Problem of persons without citizenship acute in Latvia, Estonia

STRASBOURG, August 2 (Itar-Tass) — A large number of people in Latvia and Estonia have no citizenship, which is a serious problem for Europe, Council of Europe Commissioner for Human Rights Thomas Hammarberg told journalists on Tuesday.

Even those born in Latvia and Estonia, non-citizens are still deprived of the opportunity to vote in national elections, the European ombudsman stressed. However, Hammarberg stated, in recent years the number of those who received passports has grown, and non-citizens got identification documents that enabled them to travel and work.

It should be noted that the situation with Russian-speaking minority in Latvia and Estonia is discussed in Strasbourg not for the first time. Thus, on the sidelines of the summer session of the Parliamentary Assembly of the Council of Europe (PACE this June, Russian Foreign Ministry’s Ombudsman for Human Rights, Democracy and the Rule of Law Konstantin Dolgov touched upon this issue at a meeting with Hammarberg.

“We intend also in the future to continue using also the Council of Europe venue for discussing issues related to the situation in the field of human rights, especially in Latvia and Estonia,” the Russian diplomat said in an interview with Itar-Tass earlier.

Meanwhile, Hammarberg said in a comment posted on the CE website, in particular, that “having a nationality is a basic human right – so basic that it amounts to a “right to have rights”. The tragedy of persons without nationality gained attention after World War II and a first United Nations treaty was agreed in 1954 on the Status of Stateless Persons to be followed by another convention in 1961 on the Reduction of Statelessness. However, even now – on the 50th anniversary of one of these accords – many people remain without a nationality. Even in relatively peaceful Europe they can be counted in hundreds of thousands. The UN refugee agency, UNHCR, estimates the number to be as many as 589, 000.”

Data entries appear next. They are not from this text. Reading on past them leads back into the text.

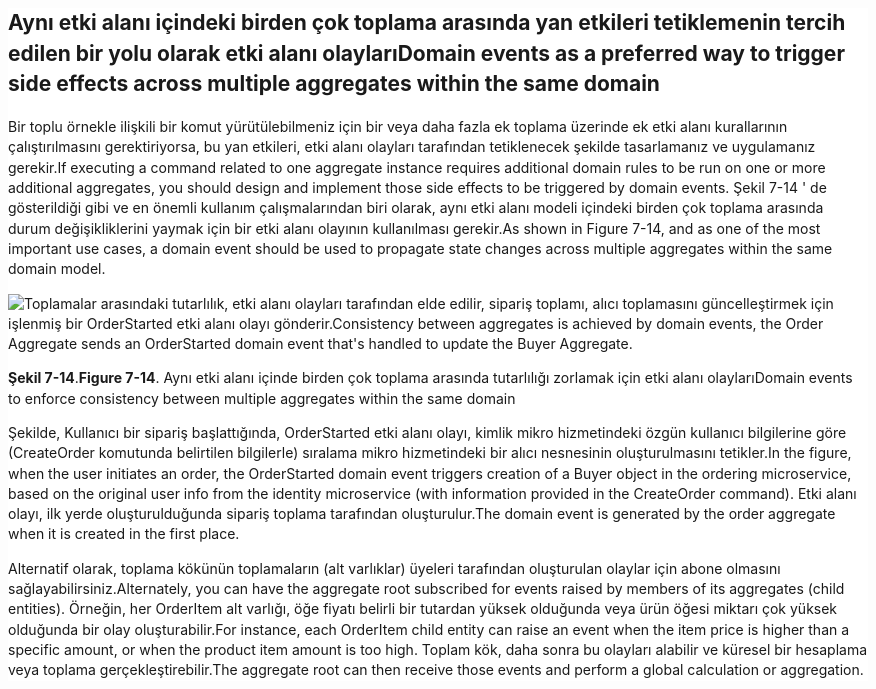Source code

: ## <a name="domain-events-as-a-preferred-way-to-trigger-side-effects-across-multiple-aggregates-within-the-same-domain"></a><span data-ttu-id="de5fa-136">Aynı etki alanı içindeki birden çok toplama arasında yan etkileri tetiklemenin tercih edilen bir yolu olarak etki alanı olayları</span><span class="sxs-lookup"><span data-stu-id="de5fa-136">Domain events as a preferred way to trigger side effects across multiple aggregates within the same domain</span></span>

<span data-ttu-id="de5fa-137">Bir toplu örnekle ilişkili bir komut yürütülebilmeniz için bir veya daha fazla ek toplama üzerinde ek etki alanı kurallarının çalıştırılmasını gerektiriyorsa, bu yan etkileri, etki alanı olayları tarafından tetiklenecek şekilde tasarlamanız ve uygulamanız gerekir.</span><span class="sxs-lookup"><span data-stu-id="de5fa-137">If executing a command related to one aggregate instance requires additional domain rules to be run on one or more additional aggregates, you should design and implement those side effects to be triggered by domain events.</span></span> <span data-ttu-id="de5fa-138">Şekil 7-14 ' de gösterildiği gibi ve en önemli kullanım çalışmalarından biri olarak, aynı etki alanı modeli içindeki birden çok toplama arasında durum değişikliklerini yaymak için bir etki alanı olayının kullanılması gerekir.</span><span class="sxs-lookup"><span data-stu-id="de5fa-138">As shown in Figure 7-14, and as one of the most important use cases, a domain event should be used to propagate state changes across multiple aggregates within the same domain model.</span></span>

![<span data-ttu-id="de5fa-139">Toplamalar arasındaki tutarlılık, etki alanı olayları tarafından elde edilir, sipariş toplamı, alıcı toplamasını güncelleştirmek için işlenmiş bir OrderStarted etki alanı olayı gönderir.</span><span class="sxs-lookup"><span data-stu-id="de5fa-139">Consistency between aggregates is achieved by domain events, the Order Aggregate sends an OrderStarted domain event that's handled to update the Buyer Aggregate.</span></span> ](./media/image15.png)

<span data-ttu-id="de5fa-140">**Şekil 7-14**.</span><span class="sxs-lookup"><span data-stu-id="de5fa-140">**Figure 7-14**.</span></span> <span data-ttu-id="de5fa-141">Aynı etki alanı içinde birden çok toplama arasında tutarlılığı zorlamak için etki alanı olayları</span><span class="sxs-lookup"><span data-stu-id="de5fa-141">Domain events to enforce consistency between multiple aggregates within the same domain</span></span>

<span data-ttu-id="de5fa-142">Şekilde, Kullanıcı bir sipariş başlattığında, OrderStarted etki alanı olayı, kimlik mikro hizmetindeki özgün kullanıcı bilgilerine göre (CreateOrder komutunda belirtilen bilgilerle) sıralama mikro hizmetindeki bir alıcı nesnesinin oluşturulmasını tetikler.</span><span class="sxs-lookup"><span data-stu-id="de5fa-142">In the figure, when the user initiates an order, the OrderStarted domain event triggers creation of a Buyer object in the ordering microservice, based on the original user info from the identity microservice (with information provided in the CreateOrder command).</span></span> <span data-ttu-id="de5fa-143">Etki alanı olayı, ilk yerde oluşturulduğunda sipariş toplama tarafından oluşturulur.</span><span class="sxs-lookup"><span data-stu-id="de5fa-143">The domain event is generated by the order aggregate when it is created in the first place.</span></span>

<span data-ttu-id="de5fa-144">Alternatif olarak, toplama kökünün toplamaların (alt varlıklar) üyeleri tarafından oluşturulan olaylar için abone olmasını sağlayabilirsiniz.</span><span class="sxs-lookup"><span data-stu-id="de5fa-144">Alternately, you can have the aggregate root subscribed for events raised by members of its aggregates (child entities).</span></span> <span data-ttu-id="de5fa-145">Örneğin, her OrderItem alt varlığı, öğe fiyatı belirli bir tutardan yüksek olduğunda veya ürün öğesi miktarı çok yüksek olduğunda bir olay oluşturabilir.</span><span class="sxs-lookup"><span data-stu-id="de5fa-145">For instance, each OrderItem child entity can raise an event when the item price is higher than a specific amount, or when the product item amount is too high.</span></span> <span data-ttu-id="de5fa-146">Toplam kök, daha sonra bu olayları alabilir ve küresel bir hesaplama veya toplama gerçekleştirebilir.</span><span class="sxs-lookup"><span data-stu-id="de5fa-146">The aggregate root can then receive those events and perform a global calculation or aggregation.</span></span>
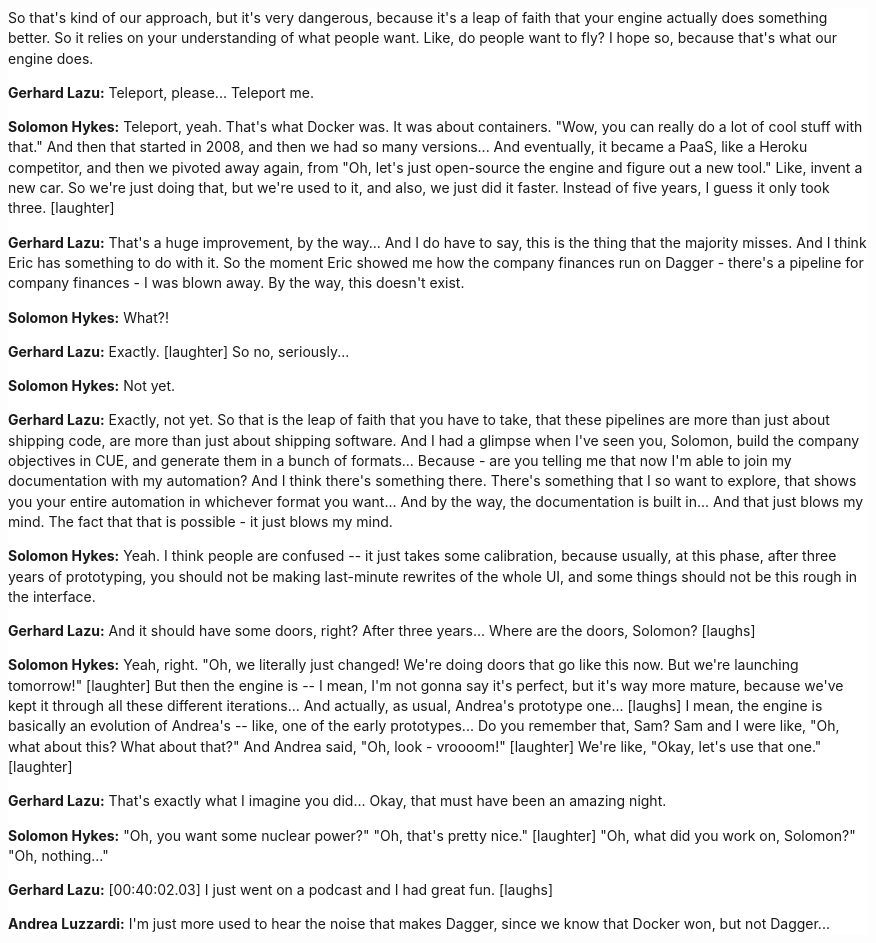 So that's kind of our approach, but it's very dangerous, because it's a leap of faith that your engine actually does something better. So it relies on your understanding of what people want. Like, do people want to fly? I hope so, because that's what our engine does.

**Gerhard Lazu:** Teleport, please... Teleport me.

**Solomon Hykes:** Teleport, yeah. That's what Docker was. It was about containers. "Wow, you can really do a lot of cool stuff with that." And then that started in 2008, and then we had so many versions... And eventually, it became a PaaS, like a Heroku competitor, and then we pivoted away again, from "Oh, let's just open-source the engine and figure out a new tool." Like, invent a new car. So we're just doing that, but we're used to it, and also, we just did it faster. Instead of five years, I guess it only took three. \[laughter\]

**Gerhard Lazu:** That's a huge improvement, by the way... And I do have to say, this is the thing that the majority misses. And I think Eric has something to do with it. So the moment Eric showed me how the company finances run on Dagger - there's a pipeline for company finances - I was blown away. By the way, this doesn't exist.

**Solomon Hykes:** What?!

**Gerhard Lazu:** Exactly. \[laughter\] So no, seriously...

**Solomon Hykes:** Not yet.

**Gerhard Lazu:** Exactly, not yet. So that is the leap of faith that you have to take, that these pipelines are more than just about shipping code, are more than just about shipping software. And I had a glimpse when I've seen you, Solomon, build the company objectives in CUE, and generate them in a bunch of formats... Because - are you telling me that now I'm able to join my documentation with my automation? And I think there's something there. There's something that I so want to explore, that shows you your entire automation in whichever format you want... And by the way, the documentation is built in... And that just blows my mind. The fact that that is possible - it just blows my mind.

**Solomon Hykes:** Yeah. I think people are confused -- it just takes some calibration, because usually, at this phase, after three years of prototyping, you should not be making last-minute rewrites of the whole UI, and some things should not be this rough in the interface.

**Gerhard Lazu:** And it should have some doors, right? After three years... Where are the doors, Solomon? \[laughs\]

**Solomon Hykes:** Yeah, right. "Oh, we literally just changed! We're doing doors that go like this now. But we're launching tomorrow!" \[laughter\] But then the engine is -- I mean, I'm not gonna say it's perfect, but it's way more mature, because we've kept it through all these different iterations... And actually, as usual, Andrea's prototype one... \[laughs\] I mean, the engine is basically an evolution of Andrea's -- like, one of the early prototypes... Do you remember that, Sam? Sam and I were like, "Oh, what about this? What about that?" And Andrea said, "Oh, look - vroooom!" \[laughter\] We're like, "Okay, let's use that one." \[laughter\]

**Gerhard Lazu:** That's exactly what I imagine you did... Okay, that must have been an amazing night.

**Solomon Hykes:** "Oh, you want some nuclear power?" "Oh, that's pretty nice." \[laughter\] "Oh, what did you work on, Solomon?" "Oh, nothing..."

**Gerhard Lazu:** \[00:40:02.03\] I just went on a podcast and I had great fun. \[laughs\]

**Andrea Luzzardi:** I'm just more used to hear the noise that makes Dagger, since we know that Docker won, but not Dagger...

“Some stateless people are refugees or migrants, having left their countries of origin. Others live in their home country but are not recognised as citizens. The plight of the stateless, who are estimated to number 12 million worldwide, has received limited attention in recent years and seems to be little understood,” Hammarberg noted.

“Stateless persons are often marginalized. When they lack birth certificates, identity cards, passports and other documents, they risk being excluded from education, healthcare, social assistance and the right to vote. A stateless person may not be able to travel or work legally. As a result the stateless have to grapple with inequality and discrimination – and with a heightened risk of being perceived as irregular. This dire situation was recently described in a report from the Equal Rights Trust, ERT: Unravelling Anomaly: Detention, Discrimination and the Protection Needs of Stateless Persons,” according to him.

“The political developments in Europe after 1989 led to increasing numbers of stateless persons, especially those belonging to national minorities. The breakup of the Soviet Union, Yugoslavia and Czechoslovakia caused enormous difficulties for people who were regarded by the new governments as belonging somewhere else – even when they had resided in their current location for many years,” the European commissioner indicated.

According to Hammarberg, “In Latvia and Estonia large numbers of residents remain non-citizens, even if the number of those who have been granted full citizenship has increased in recent years, and others have been provided with personal identity documents which enable them to travel and work more easily. But non-citizens, even those who were born in the country, are still not granted the right to vote in national elections.”